Fintech bodies call for National Regulators to work with industry to prioritise customer needs ahead of other regulatory factors

The Financial Data and Technology Association (FDATA Europe), in association with the European Third Party Providers Association (ETTPA), has highlighted a material risk to individual and business consumers in the next phase of the implementation of the Regulatory and Technical Standards (RTS) of the EU’s second Payment Services Directive (PSD2).

(Download here)

ETPPA and FDATA Europe, whilst fully supportive of PSD2, have identified a series of unintended consequences of the RTS, which will cause widespread disruption to consumers and businesses which use the services of many fintech applications. Notable examples include the impact on the many millions of businesses that use SME accountancy services such as Xero, Quickbooks and FreeAgent, unless steps are now taken.

The simultaneous attempt to encourage innovation and to introduce new payment security measures is at the root of these unintended consequences, including the deterioration of existing consumer services, the introduction of security risks to banks, interruption to retail card and bank transfer payments, and significant disruption to Fintech firms who use open finance in their business models.

Whilst the RTS has had many intricate technical challenges, with lobbying and counter lobbying between banks and fintech firms, the customer disruption issues are becoming increasingly clear, and all sides now need to work together to manage these interlocking challenges, reduce the disruption and buy some time to work on resolving the outstanding issues.

The key issues are summarised as follows

  • Strong Customer Authentication, designed to improve the security between a bank and its customer, will unintentionally block access to non payments data, such as savings accounts and loan accounts, which are in very wide use
  • The RTS provides no period of transition during which a TPP could seek to ask its customers to rejoin on the new technology. There needs to be a twelve month transition period after the banks have delivered a high quality API or Adjusted Interface to allow customers to migrate
  • It is already crystal clear that the development of the technologies is not nearly mature enough at this stage, both in functionality and resilience. It is highly likely that on the current time table, the vast majority of banks will fail to deliver a suitable API and run out of time to then deliver the Adjusted Interface. If they simultaneously then introduce the new security measures, all access to account channels used by Fintech firms will be blocked.

FDATA and the ETTPA have suggested a new order which prioritises the needs of customers through a series of technical and practical measures.

Commenting, FDATA’s Chairman Gavin Littlejohn said:

“Open finance is the biggest and most important innovation in the financial services sector since the dawn of the internet. Customers have grown accustomed to innovative market and payment solutions that improve convenience and value. PSD2 is an important first step in creating a better framework of customer rights and protections to protect this new market.

“We have made a series of practical suggestions and we are confident both in their ability to reduce the risk, and in the good will of the EC and EBA to encourage markets to develop solutions.

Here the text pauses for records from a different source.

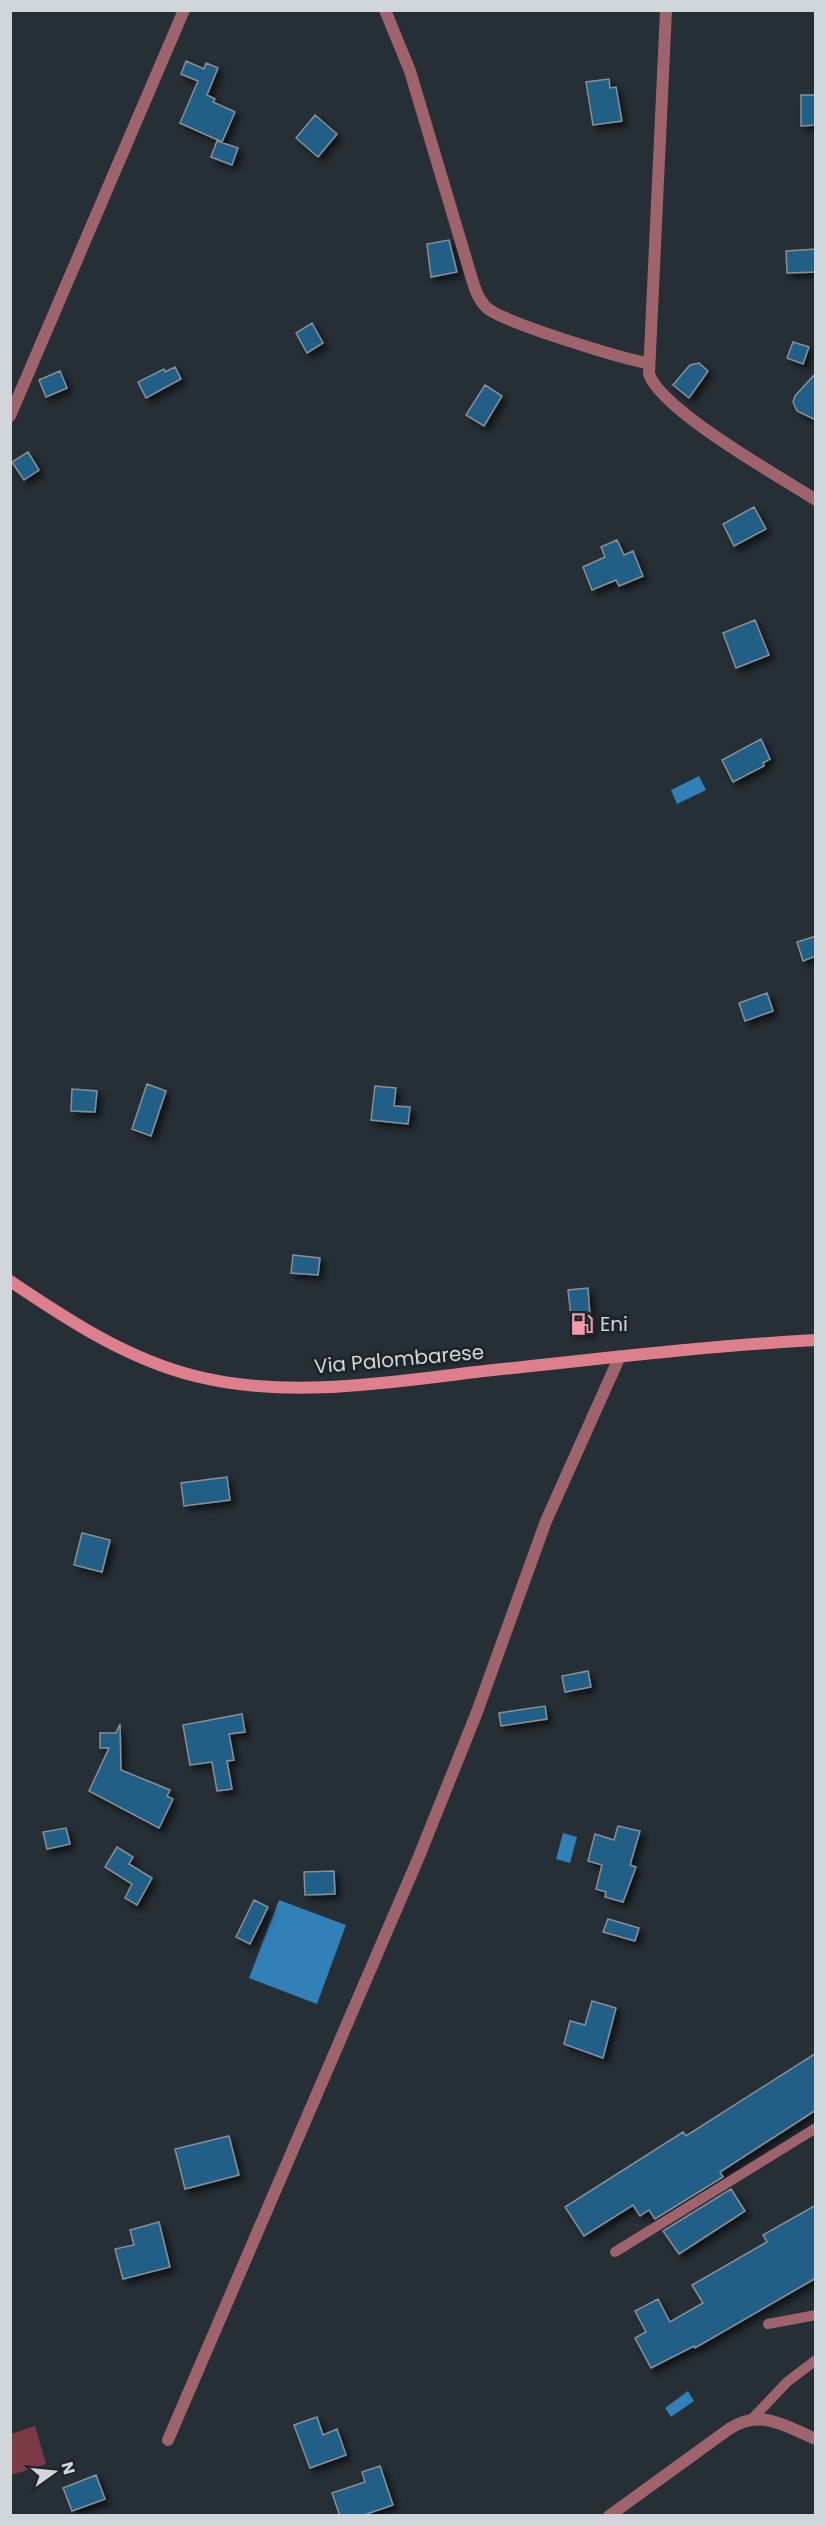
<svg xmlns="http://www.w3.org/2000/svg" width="826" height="2526" font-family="Poppins,sans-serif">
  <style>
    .green { fill: #7b3a45 }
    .water { fill: #3280b8 }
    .building { fill: #225e87; stroke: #869098; stroke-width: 1.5; filter: url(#shadow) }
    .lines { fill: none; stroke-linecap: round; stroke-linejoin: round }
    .service { stroke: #9f636b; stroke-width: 10 }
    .minor { stroke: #9f636b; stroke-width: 12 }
    .secondary { stroke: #de7f8e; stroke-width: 12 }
    .labels { text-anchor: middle; stroke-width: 6; stroke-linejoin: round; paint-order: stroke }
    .poi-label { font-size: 20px; fill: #d1d6db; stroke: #1d252c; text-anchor: start }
    .street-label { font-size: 20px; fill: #d1d6db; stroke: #1d252c }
  </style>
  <defs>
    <filter id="shadow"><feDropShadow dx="4.5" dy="4.5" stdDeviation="3" flood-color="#0009"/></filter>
  </defs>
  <rect width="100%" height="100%" fill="#262f36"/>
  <path class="green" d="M 35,2426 L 46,2464 L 11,2475 L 11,2434 Z"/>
  <path class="water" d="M 699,776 L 706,790 L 677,804 L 671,790 Z
    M 563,1833 L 577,1837 L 570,1863 L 556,1859 Z
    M 279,1900 L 346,1925 L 317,2004 L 249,1978 Z
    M 688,2391 L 694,2401 L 671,2417 L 665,2408 Z"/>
  <path class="building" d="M 186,61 L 204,69 L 206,63 L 218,68 L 207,95 L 215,99 L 213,102 L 235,112 L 222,142 L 180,123 L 198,81 L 181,74 Z
    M 609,79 L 610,88 L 616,87 L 622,121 L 593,125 L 586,82 Z
    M 801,95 L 816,95 L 816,125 L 801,126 Z
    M 315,115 L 337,134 L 318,157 L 296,138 Z
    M 217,141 L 238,148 L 232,165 L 211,157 Z
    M 449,240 L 457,272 L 431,277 L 427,244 Z
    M 816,249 L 816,272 L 787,273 L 786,251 Z
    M 312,323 L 323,343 L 307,353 L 296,333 Z
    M 793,342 L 809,347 L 803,364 L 787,358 Z
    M 699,363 L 708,371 L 689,398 L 673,385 L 690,365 Z
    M 175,367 L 181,379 L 146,398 L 138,382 L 164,369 L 165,372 Z
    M 60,371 L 67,388 L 46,397 L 39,380 Z
    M 816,373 L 816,420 L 797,411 L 793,402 L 795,396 Z
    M 485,385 L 502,396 L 484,426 L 466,415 Z
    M 28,452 L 39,470 L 24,480 L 12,462 Z
    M 754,507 L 766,529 L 734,546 L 723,524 Z
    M 617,540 L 624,555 L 633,551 L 643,576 L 619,586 L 616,580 L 592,590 L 583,567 L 605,557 L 601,547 Z
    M 755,620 L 769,655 L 736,668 L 723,633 Z
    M 761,739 L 770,759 L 763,763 L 764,766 L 733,782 L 722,760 Z
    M 816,936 L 816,956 L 803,961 L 797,942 Z
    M 767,993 L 773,1011 L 745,1021 L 739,1003 Z
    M 147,1084 L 166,1091 L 151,1136 L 132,1129 Z
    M 375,1086 L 396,1088 L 394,1106 L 410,1107 L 408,1124 L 371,1120 Z
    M 72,1089 L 97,1091 L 95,1112 L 71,1111 Z
    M 293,1255 L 320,1258 L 318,1275 L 291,1273 Z
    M 588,1288 L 591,1332 L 573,1333 L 568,1290 Z
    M 227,1477 L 230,1500 L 184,1506 L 181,1483 Z
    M 82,1533 L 110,1540 L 102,1572 L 74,1565 Z
    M 588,1671 L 591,1687 L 565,1692 L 562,1676 Z
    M 545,1706 L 547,1719 L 501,1726 L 499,1713 Z
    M 242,1714 L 245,1732 L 229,1734 L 234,1760 L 227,1761 L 232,1789 L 217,1791 L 212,1762 L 190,1765 L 183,1725 Z
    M 120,1724 L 121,1770 L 170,1790 L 167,1796 L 173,1799 L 159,1828 L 89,1791 L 109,1748 L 100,1748 L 100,1733 L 116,1733 Z
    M 618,1826 L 640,1831 L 630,1865 L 636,1867 L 623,1902 L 605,1897 L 606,1892 L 596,1889 L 602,1865 L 588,1861 L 595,1834 L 614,1840 Z
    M 66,1828 L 70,1844 L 47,1849 L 43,1832 Z
    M 117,1847 L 133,1857 L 129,1864 L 152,1878 L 137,1905 L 125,1898 L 132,1884 L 105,1867 Z
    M 334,1871 L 335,1894 L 305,1895 L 304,1872 Z
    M 254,1900 L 268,1907 L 250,1944 L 236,1937 Z
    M 608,1919 L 639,1928 L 635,1941 L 603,1932 Z
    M 592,2001 L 616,2008 L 603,2058 L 564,2044 L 570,2021 L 585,2025 Z
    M 816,2053 L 816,2110 L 720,2172 L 723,2177 L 655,2219 L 649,2210 L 640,2216 L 633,2205 L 584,2236 L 565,2207 L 683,2132 L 686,2136 Z
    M 229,2136 L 239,2175 L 185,2189 L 175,2149 Z
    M 731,2189 L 745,2211 L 679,2254 L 663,2231 Z
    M 816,2205 L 816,2278 L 695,2348 L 694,2346 L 651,2368 L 635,2338 L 646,2332 L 635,2311 L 658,2299 L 670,2322 L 703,2303 L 692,2285 L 767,2242 L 763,2235 Z
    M 159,2222 L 170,2267 L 123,2279 L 115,2249 L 134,2245 L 130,2230 Z
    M 317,2417 L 323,2435 L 337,2429 L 346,2455 L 310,2468 L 294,2425 Z
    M 380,2466 L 393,2505 L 361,2516 L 340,2516 L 332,2493 L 365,2482 L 362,2472 Z
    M 96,2475 L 105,2499 L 72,2511 L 63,2488 Z"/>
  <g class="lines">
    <path class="service" d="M 615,2252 L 816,2128
      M 768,2324 L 816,2315
      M 753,2418 L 787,2382 L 816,2360"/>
    <path class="minor" d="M 385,10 L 410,71 L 469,269 C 473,282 476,297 486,307 C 501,322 623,359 648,363
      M 666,10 L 649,374 C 662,411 779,476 816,500
      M 10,416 L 184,10
      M 168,2440 L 418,1859 L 477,1712 L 546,1521 L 620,1356
      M 609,2516 L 729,2429 C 760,2408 785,2426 816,2439"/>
    <path class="secondary" d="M 10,1281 C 68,1320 127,1359 195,1376 C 286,1399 385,1383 476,1372 C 589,1360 702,1346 816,1340"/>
  </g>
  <defs>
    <g id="fuel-bare" transform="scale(1.8)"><path d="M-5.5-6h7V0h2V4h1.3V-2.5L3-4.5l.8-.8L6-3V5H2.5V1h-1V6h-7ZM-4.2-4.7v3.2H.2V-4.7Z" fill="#f39aa7" stroke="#1d252c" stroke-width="2.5" paint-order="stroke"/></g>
  </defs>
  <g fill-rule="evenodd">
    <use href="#fuel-bare" x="582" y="1324"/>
  </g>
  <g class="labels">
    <g class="poi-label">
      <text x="600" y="1331">Eni</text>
    </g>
    <g class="street-label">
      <text transform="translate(399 1359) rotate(-5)" y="7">Via Palombarese</text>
    </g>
  </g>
  <rect width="826" height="2526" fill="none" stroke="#d1d6db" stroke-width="24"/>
  <g transform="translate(54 2472) rotate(75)" stroke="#1d252c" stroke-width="4.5" paint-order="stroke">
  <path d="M0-4.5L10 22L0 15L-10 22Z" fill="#d1d6db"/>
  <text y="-9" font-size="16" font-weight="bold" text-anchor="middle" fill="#d1d6db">N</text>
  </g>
</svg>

“As it stands the banks, fintech firms and national regulators need to orchestrate a hierarchy of needs which puts customers first. A practical first step would be to delay any new implementation of Strong Customer Authentication which could block the traditional technology from functioning as it currently does, until such a time as the key issues are properly managed. Creating a ‘big bang’ approach to implementation, regardless of the connected circumstances, is simply creating an unnecessary cliff edge, which is easily avoided by this simple measure.

Commenting, ETPPA’s Chairman Arturo Gonzalez MacDowell said:

“During such a fast pace of change unintended consequences are always a potential difficulty.

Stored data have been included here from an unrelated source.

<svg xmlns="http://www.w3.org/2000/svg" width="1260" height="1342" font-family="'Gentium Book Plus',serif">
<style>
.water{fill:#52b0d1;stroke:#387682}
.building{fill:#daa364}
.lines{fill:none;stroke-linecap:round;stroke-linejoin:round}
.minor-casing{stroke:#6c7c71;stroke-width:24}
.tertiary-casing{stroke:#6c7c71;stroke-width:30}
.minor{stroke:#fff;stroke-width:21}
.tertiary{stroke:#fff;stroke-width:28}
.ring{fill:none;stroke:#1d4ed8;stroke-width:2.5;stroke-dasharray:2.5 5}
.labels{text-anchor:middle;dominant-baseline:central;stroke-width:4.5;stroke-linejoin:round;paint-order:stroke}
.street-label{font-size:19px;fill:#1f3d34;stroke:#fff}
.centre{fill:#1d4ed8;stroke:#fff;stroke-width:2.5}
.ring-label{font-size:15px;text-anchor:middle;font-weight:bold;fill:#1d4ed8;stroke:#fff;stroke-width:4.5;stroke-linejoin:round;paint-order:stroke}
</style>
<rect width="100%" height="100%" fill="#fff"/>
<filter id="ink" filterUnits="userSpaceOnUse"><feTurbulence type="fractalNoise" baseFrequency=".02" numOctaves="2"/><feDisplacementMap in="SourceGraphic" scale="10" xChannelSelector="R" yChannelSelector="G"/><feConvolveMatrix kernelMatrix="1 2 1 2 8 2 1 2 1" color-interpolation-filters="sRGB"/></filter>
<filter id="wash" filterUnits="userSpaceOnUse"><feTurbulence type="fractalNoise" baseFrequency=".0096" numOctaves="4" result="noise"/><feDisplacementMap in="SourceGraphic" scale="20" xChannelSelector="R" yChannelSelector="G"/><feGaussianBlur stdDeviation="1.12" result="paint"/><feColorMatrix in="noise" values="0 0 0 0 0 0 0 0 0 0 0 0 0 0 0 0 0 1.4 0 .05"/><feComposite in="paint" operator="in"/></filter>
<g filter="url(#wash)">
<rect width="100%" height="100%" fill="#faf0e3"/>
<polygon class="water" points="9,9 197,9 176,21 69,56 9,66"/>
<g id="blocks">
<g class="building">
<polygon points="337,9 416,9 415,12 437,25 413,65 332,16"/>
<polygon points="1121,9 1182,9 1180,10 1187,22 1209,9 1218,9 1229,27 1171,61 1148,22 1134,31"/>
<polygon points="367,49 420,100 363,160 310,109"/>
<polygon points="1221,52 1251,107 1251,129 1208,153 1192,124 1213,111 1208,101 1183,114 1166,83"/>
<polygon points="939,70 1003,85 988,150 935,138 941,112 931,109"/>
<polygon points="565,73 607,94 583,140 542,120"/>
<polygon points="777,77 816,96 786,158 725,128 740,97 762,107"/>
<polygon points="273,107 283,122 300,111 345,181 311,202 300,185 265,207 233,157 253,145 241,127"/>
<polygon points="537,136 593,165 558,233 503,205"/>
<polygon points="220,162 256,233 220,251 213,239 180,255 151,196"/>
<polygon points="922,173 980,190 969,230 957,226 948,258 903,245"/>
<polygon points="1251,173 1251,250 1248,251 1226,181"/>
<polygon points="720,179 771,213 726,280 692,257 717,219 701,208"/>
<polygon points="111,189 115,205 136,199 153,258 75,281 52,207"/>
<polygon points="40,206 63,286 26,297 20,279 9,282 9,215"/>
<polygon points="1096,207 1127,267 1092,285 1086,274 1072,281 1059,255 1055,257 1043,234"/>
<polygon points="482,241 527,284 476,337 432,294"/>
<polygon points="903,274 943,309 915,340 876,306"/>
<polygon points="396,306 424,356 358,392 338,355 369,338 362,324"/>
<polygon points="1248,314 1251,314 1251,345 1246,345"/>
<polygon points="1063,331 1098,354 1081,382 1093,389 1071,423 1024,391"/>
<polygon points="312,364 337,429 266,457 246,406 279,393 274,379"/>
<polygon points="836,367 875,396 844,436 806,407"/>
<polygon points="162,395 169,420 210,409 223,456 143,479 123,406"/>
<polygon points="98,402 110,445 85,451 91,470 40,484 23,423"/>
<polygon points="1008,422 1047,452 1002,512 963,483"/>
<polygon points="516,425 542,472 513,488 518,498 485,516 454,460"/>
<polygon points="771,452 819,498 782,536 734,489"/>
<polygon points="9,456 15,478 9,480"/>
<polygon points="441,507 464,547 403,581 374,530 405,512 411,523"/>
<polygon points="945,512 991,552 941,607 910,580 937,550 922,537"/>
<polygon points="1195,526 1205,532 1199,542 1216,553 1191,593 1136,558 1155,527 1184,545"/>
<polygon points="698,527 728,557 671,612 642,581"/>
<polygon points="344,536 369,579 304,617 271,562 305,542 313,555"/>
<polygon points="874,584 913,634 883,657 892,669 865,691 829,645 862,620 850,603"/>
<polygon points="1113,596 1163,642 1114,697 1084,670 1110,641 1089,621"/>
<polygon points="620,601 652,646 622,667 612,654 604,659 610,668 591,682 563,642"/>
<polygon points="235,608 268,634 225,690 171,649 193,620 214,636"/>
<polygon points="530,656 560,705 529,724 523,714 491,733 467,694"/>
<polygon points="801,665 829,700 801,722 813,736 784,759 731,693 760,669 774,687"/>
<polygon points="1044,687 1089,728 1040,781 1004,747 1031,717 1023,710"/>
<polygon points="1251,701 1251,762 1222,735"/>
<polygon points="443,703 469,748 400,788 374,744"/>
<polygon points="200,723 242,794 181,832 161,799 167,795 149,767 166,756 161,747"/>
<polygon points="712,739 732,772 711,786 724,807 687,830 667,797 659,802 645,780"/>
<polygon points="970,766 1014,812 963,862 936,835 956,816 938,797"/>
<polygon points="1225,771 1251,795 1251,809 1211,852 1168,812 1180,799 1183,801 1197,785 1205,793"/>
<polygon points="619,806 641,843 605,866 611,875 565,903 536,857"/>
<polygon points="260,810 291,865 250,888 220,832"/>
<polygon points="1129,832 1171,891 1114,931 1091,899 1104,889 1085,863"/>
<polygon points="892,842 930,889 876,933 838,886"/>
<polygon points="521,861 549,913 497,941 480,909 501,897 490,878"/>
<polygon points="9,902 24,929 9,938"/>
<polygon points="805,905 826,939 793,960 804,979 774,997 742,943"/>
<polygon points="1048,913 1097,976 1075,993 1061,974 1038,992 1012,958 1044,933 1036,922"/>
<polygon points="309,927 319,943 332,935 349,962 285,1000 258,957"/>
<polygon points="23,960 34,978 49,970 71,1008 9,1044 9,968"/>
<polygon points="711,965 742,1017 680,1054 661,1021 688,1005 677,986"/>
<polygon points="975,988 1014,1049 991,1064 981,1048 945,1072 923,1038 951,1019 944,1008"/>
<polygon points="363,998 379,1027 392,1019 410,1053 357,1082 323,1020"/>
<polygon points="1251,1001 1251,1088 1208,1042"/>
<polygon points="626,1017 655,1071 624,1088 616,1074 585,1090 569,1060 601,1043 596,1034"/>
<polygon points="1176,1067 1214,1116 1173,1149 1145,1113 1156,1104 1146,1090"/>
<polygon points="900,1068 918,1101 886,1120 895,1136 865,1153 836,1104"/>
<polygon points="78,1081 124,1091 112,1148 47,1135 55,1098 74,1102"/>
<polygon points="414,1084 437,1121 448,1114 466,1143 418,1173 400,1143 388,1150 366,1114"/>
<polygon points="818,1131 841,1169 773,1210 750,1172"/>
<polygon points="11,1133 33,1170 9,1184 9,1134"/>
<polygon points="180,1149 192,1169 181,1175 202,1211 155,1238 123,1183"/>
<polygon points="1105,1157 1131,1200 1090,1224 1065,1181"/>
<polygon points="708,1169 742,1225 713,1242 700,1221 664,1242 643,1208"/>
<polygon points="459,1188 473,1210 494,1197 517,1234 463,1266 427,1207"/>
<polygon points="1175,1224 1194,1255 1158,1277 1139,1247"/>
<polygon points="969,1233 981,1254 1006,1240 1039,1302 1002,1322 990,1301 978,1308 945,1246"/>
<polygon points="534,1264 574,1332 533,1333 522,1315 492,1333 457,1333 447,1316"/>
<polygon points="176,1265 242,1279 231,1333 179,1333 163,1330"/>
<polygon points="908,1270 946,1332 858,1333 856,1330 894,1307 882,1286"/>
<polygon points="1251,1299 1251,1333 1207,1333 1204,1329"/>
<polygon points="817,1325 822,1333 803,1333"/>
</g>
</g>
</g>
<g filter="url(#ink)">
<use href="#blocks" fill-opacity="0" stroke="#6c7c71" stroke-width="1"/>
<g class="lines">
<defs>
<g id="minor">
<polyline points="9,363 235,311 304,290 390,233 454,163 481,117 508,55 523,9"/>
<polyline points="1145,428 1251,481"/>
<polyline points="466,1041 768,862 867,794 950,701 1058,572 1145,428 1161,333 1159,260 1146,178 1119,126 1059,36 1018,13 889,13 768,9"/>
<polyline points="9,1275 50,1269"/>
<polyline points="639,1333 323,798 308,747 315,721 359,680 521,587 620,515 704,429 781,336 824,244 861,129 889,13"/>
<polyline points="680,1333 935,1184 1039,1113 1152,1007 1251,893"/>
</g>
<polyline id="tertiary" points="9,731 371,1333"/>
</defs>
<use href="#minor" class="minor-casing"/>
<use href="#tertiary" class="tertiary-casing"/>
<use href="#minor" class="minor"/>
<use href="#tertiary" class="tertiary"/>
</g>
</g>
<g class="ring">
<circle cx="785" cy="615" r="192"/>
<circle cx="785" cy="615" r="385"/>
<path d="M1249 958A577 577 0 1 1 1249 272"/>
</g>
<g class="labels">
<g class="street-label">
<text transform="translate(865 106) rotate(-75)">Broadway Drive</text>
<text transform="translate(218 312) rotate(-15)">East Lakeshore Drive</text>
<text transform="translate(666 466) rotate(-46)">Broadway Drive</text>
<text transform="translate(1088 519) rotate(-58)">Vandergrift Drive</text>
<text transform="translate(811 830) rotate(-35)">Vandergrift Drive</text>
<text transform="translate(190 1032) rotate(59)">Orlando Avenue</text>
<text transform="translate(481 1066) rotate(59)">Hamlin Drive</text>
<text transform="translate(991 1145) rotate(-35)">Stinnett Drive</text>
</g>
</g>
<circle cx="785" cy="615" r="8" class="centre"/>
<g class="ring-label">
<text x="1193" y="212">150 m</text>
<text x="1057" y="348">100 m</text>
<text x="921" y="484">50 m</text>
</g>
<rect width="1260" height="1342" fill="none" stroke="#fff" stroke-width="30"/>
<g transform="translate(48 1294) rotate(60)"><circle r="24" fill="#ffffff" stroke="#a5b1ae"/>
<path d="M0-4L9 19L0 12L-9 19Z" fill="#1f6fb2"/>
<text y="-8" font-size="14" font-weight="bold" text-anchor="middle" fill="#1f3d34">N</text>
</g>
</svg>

“This is not about allocating blame – everyone is facing the right way and trying to do the right thing. But we do need to take action, and there is very little time to reduce the risk present in this next phase of implementation. We need real leadership now to navigate a path to avoid the regulations accidentally disrupting the markets they were designed to nurture.”

ENDS

NOTES TO EDITORS

  1. The Financial Data and Technology Association (FDATA) was established in Europe to advocate for Open Banking in 2013, during the negotiations to add account aggregation to PSD2. and then formally incorporated in 2014. It is a member organisation, is not-for-profit and has a charter to develop open secure market access to innovation across all financial verticals, including payments and payments data, but also loans, mortgages, savings, investments, pensions and insurance. Customer access to these financial verticals via Third Party Providers is described collectively as Open Finance.
  2. The European Third Party Providers Association (ETPPA) is the European trade association of bank-independent PSD2 TPPs. ETPPA is an international not-for-profit association (IVZW/AISBL) organised under Belgian law. ETPPA formalises the former Future of European Fintech (FoEF) coalition, which was created ad-hoc at the beginning of 2017 to represent the interests of TPPs in the negotiations around the PSD2 RTS on SCA & CSC. ETPPA represents the bank-independent TPP interests in the implementation and evolution of PSD2 and RTS vis-a-vis the national and EU authorities and other stakeholders.
  3. FDATA and the ETTPA have jointly authored a paper – The Unintended Consequences of PSD2 RTS – which has been presented to the regulatory authorities in the EU and the UK.